15. The process of claim 14 further comprising the steps of

adhering an interlayer dielectric layer over one or more of said patterned metal circuits;

die cutting said interlayer dielectric layer to separate the interlayer dielectric layer into two or more interlayer dielectric layer sections without cutting said one or more patterned metal circuits at the same time;

peeling one or more of said interlayer dielectric layer sections from said patterned metal circuit to create one or more holes in said interlayer dielectric layer through which one or more of said patterned metal circuits are exposed;

adhering the back side of the photovoltaic cell to the interlayer dielectric layer in a manner that one or more of the electrical contacts on the back side of the photovoltaic cell are electrically connected to one of said patterned metal foil circuits adhered to polymer substrate through one of said holes in said interlayer dielectric layer.

16. The process of claim 15 wherein the electrical contacts on the back side of the photovoltaic cell are electrically connected to one of said patterned metal foil circuits on said polymer substrate through one of said holes in the interlayer dielectric layer by an electrically conductive adhesive or by solder.

17. The process of claim 15 further comprising a step of applying an encapsulant layer to the back side of the photovoltaic cell, said encapsulant layer having one or more openings corresponding to the electrical contacts on the back side of the photovoltaic cell and to the one or more holes in the interlayer dielectric layer.

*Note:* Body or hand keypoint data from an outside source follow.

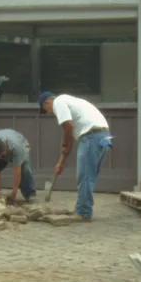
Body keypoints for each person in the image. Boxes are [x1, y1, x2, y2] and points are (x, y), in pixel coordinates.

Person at [39, 91, 111, 221]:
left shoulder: (59, 102)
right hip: (104, 136)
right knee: (89, 176)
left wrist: (65, 146)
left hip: (91, 136)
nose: (50, 113)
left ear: (47, 102)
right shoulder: (73, 101)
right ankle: (82, 208)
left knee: (84, 177)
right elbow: (70, 137)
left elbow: (68, 127)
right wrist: (62, 160)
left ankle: (83, 212)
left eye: (46, 110)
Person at [0, 129, 35, 203]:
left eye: (2, 156)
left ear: (6, 147)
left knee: (26, 168)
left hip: (21, 144)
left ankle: (30, 194)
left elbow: (17, 171)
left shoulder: (16, 146)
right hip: (1, 151)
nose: (0, 158)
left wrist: (14, 193)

18. An integrated back-sheet for a back contact photovoltaic module, comprising:

a polymer substrate; and

a die cut metal foil circuit adhered to the polymer substrate by an extruded thermoplastic adhesive layer between the polymer substrate and the die cut metal foil circuit.

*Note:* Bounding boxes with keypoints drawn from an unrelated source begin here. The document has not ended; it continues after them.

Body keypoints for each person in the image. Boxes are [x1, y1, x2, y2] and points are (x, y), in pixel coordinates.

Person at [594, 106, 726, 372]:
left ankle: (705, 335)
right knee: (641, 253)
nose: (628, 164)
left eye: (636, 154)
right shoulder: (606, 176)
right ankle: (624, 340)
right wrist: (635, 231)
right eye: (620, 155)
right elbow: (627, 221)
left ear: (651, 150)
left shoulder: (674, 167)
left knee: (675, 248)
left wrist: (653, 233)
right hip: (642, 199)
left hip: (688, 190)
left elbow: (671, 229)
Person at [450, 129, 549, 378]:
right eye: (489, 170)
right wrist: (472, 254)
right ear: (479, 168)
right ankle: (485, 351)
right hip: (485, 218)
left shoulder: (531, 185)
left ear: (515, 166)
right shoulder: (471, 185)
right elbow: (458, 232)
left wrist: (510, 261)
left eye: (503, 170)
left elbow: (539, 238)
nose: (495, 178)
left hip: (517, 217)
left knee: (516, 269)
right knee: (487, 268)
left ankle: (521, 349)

19. An integrated back-sheet for a back contact photovoltaic module, comprising:

a polymer substrate; and

a patterned metal foil circuit adhered to the polymer substrate by an extruded thermoplastic adhesive layer between the polymer substrate and the patterned metal foil circuit, wherein the patterned metal foil circuit is characterized by edges having side surfaces with a root-mean-square (RMS) roughness value of less than about 40 nm within a 5×5 μm2 area measured by atomic force microscopy.

20. A back contact solar cell module comprising:

the integrated back-sheet of claim 19;

a back contact photovoltaic cell having a front side and a back side, said photovoltaic cell having electrical contacts on the back side of the photovoltaic cell;

an interlayer dielectric layer between the patterned metal foil circuit of the integrated backsheet and the electrical contacts on the back side of the back contact photovoltaic cell, said interlayer dielectric layer having one or more holes aligned over one or more of said patterned metal foil circuits, wherein the electrical contacts on the back side of the photovoltaic cell are electrically connected to one or more of said patterned metal foil circuits through said holes in said interlayer dielectric layer.

21. The back contact solar cell module of claim 20 wherein the patterned metal foil circuit is adhered to the polymer substrate by an extruded ethylene copolymer adhesive.